El control de sus territorios, la convocación a Cortes y la recaudación de dinero para las expediciones del rey fueron algunos de los temas de los que se tuvo que encargar. Parece ser que lo más complicado resultó ser conseguir financiación, ya que la empresa italiana de su marido era muy costosa. Tras la derrota de Ponza, en 1435, el rey Alfonso fue hecho prisionero por sus enemigos genoveses. Ante esto, María de Castilla convocó cortes en Monzón para recabar los fondos para tratar de conseguir la liberación de su esposo.
Otro de los grandes acontecimientos en los que tuvo que intervenir la reina fue el llamado Cisma de Occidente, por el que el Papa de Peñíscola (Benedicto XIII, que había movido su sede desde Aviñón), el de Pisa (Juan XXIII) y el de Roma (Martín V) se disputaban la legítima cátedra de San Pedro. Al final, gracias al Concilio de Constanza (1414 – 1418) consiguieron la extinción del cisma, volviendo a haber un único Papa en Roma. Además, la reina María también influyó en las relaciones entre Aragón y Castilla, donde reinaba su hermano Juan II, una relación en la que la monarca logró frenar la deriva hostil que tomaba la situación. Así, tras años de enfrentamientos, se pudo firmar finalmente la paz en Toledo en el año 1436.
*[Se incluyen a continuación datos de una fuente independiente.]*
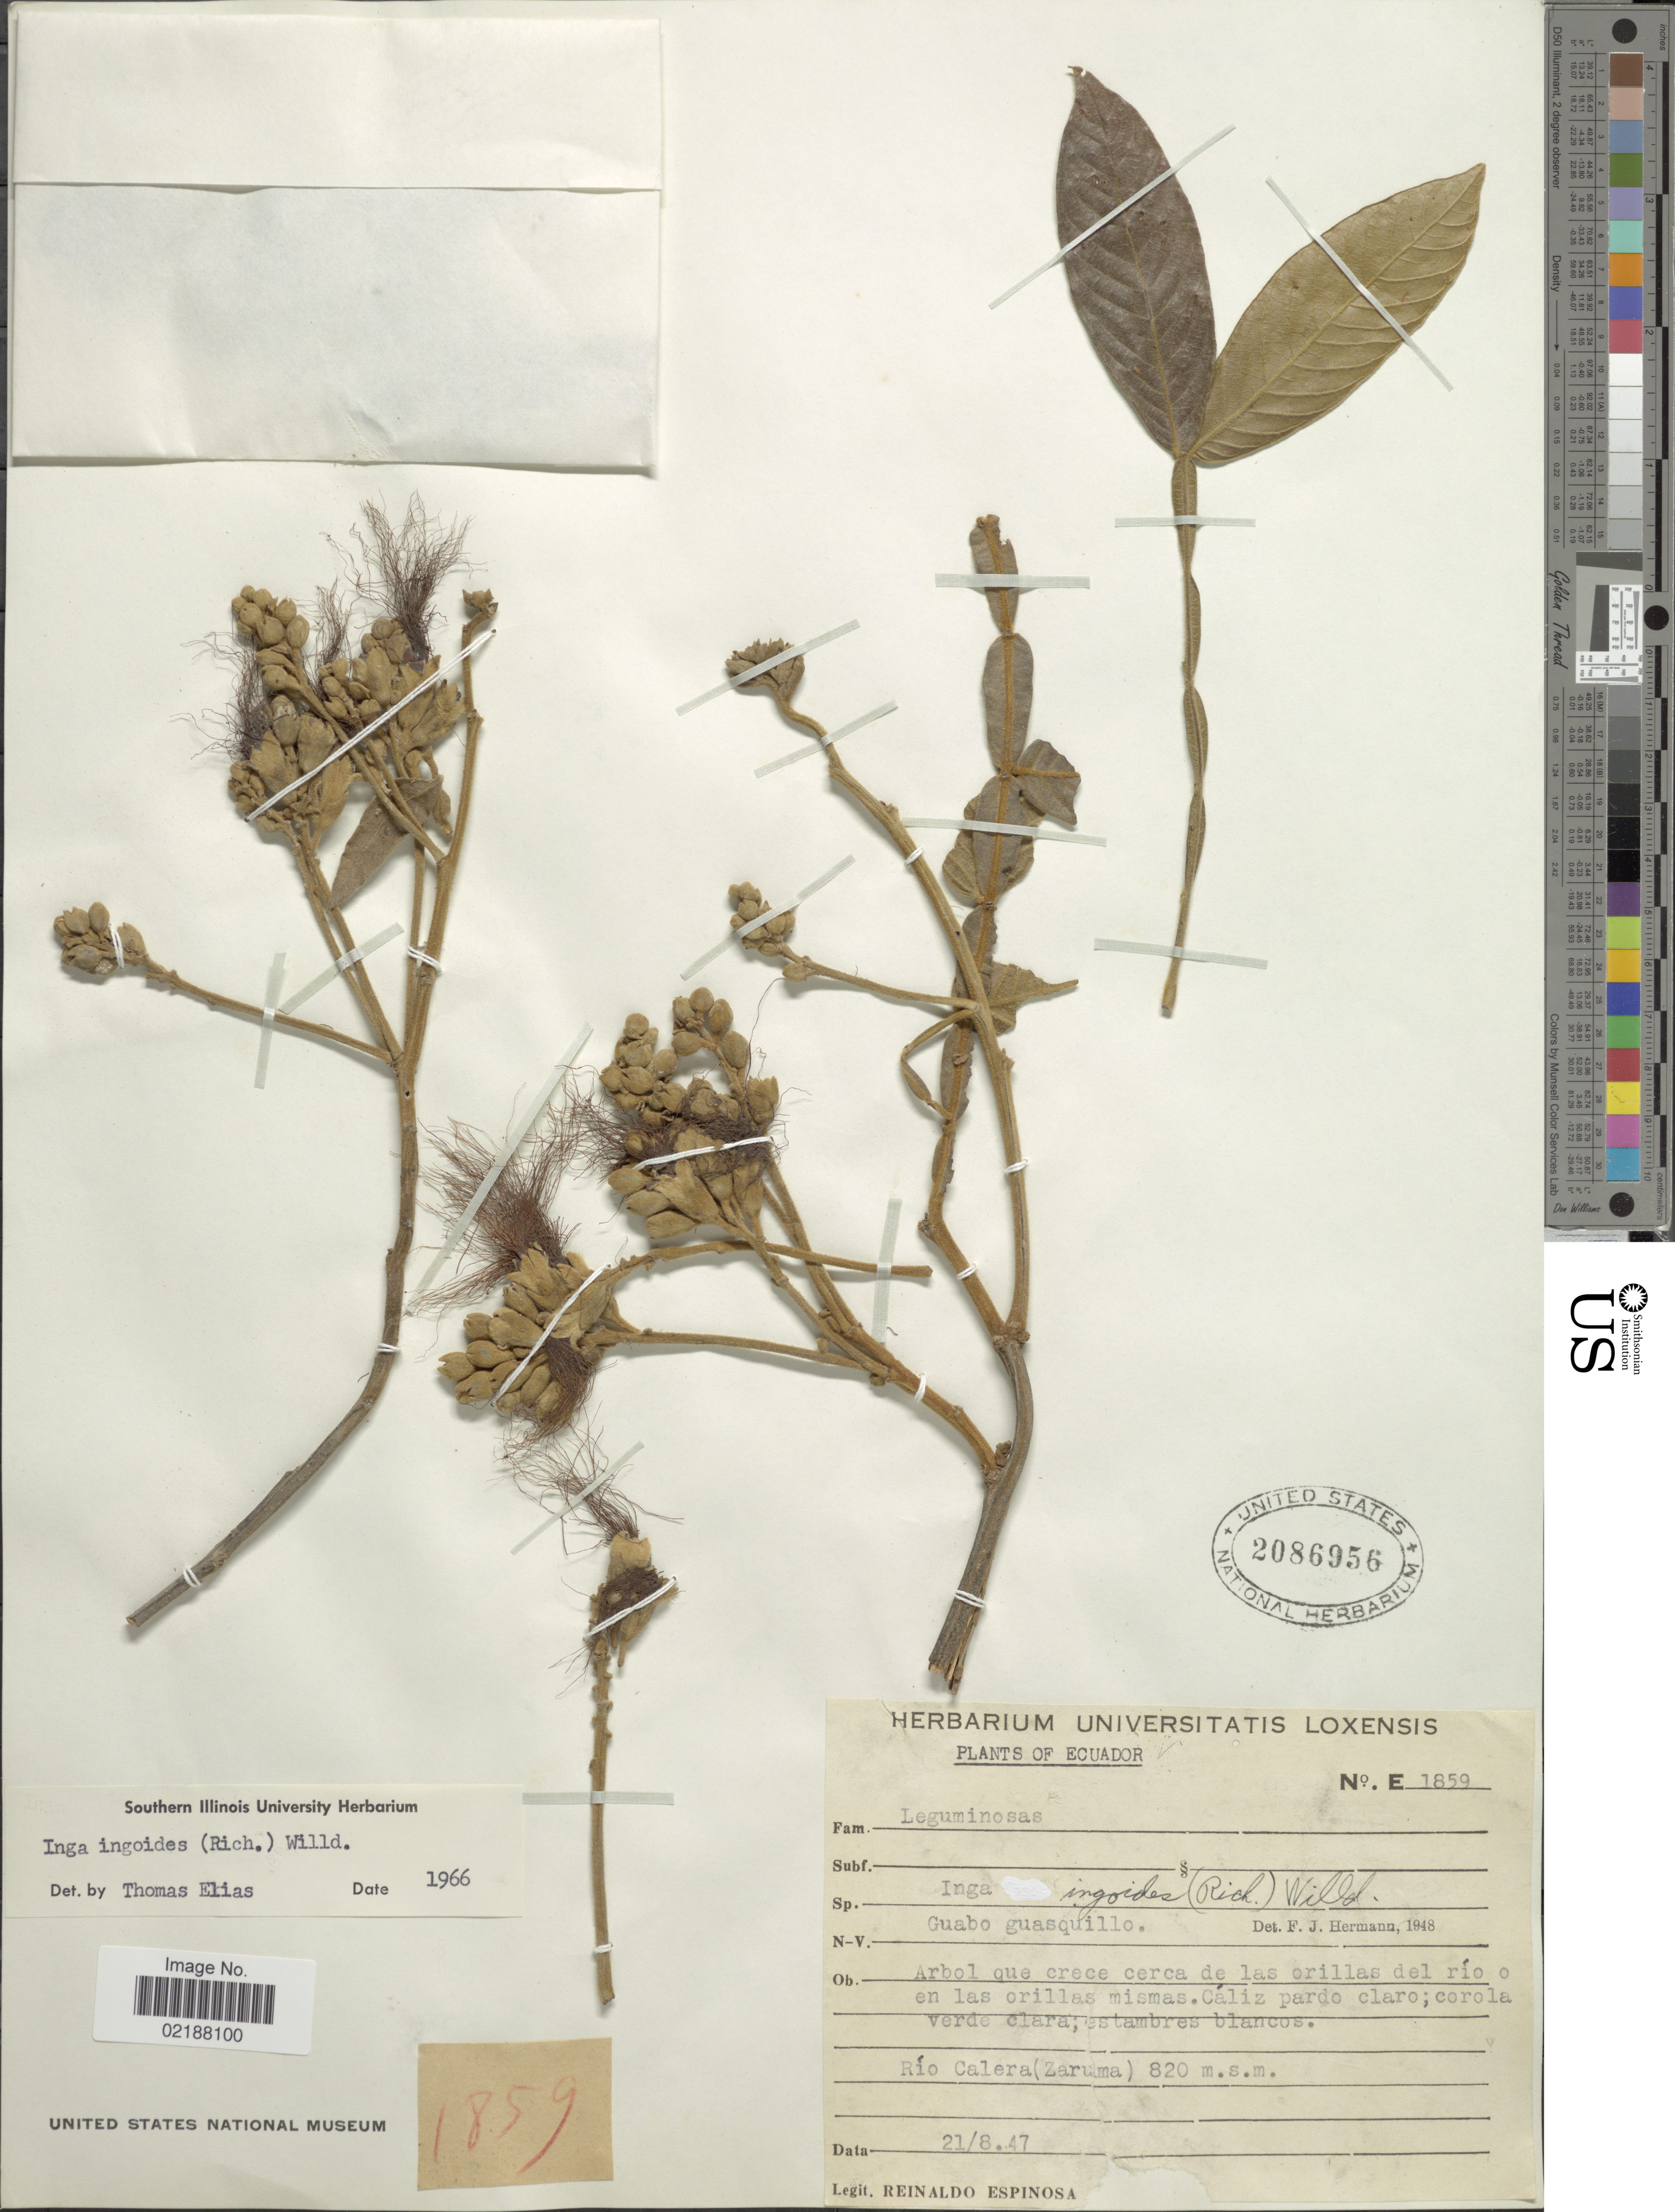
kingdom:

Apostando sabiamente por la concordia, consiguió restablecer varias relaciones entre nobles, situaciones que le obligaron a viajar hasta Castilla, exactamente a Valladolid. De vuelta a Aragón, enfermó gravemente. A pesar de que todos creían que moriría, la reina resistió un año más, llegando a morir tan solo cuatro meses después que lo hizo su marido. Fue sepultada en el monasterio de la Santísima Trinidad, que ella había dotado para las clarisas, habiendo jugado un papel importante en la promoción de las artes y la cultura.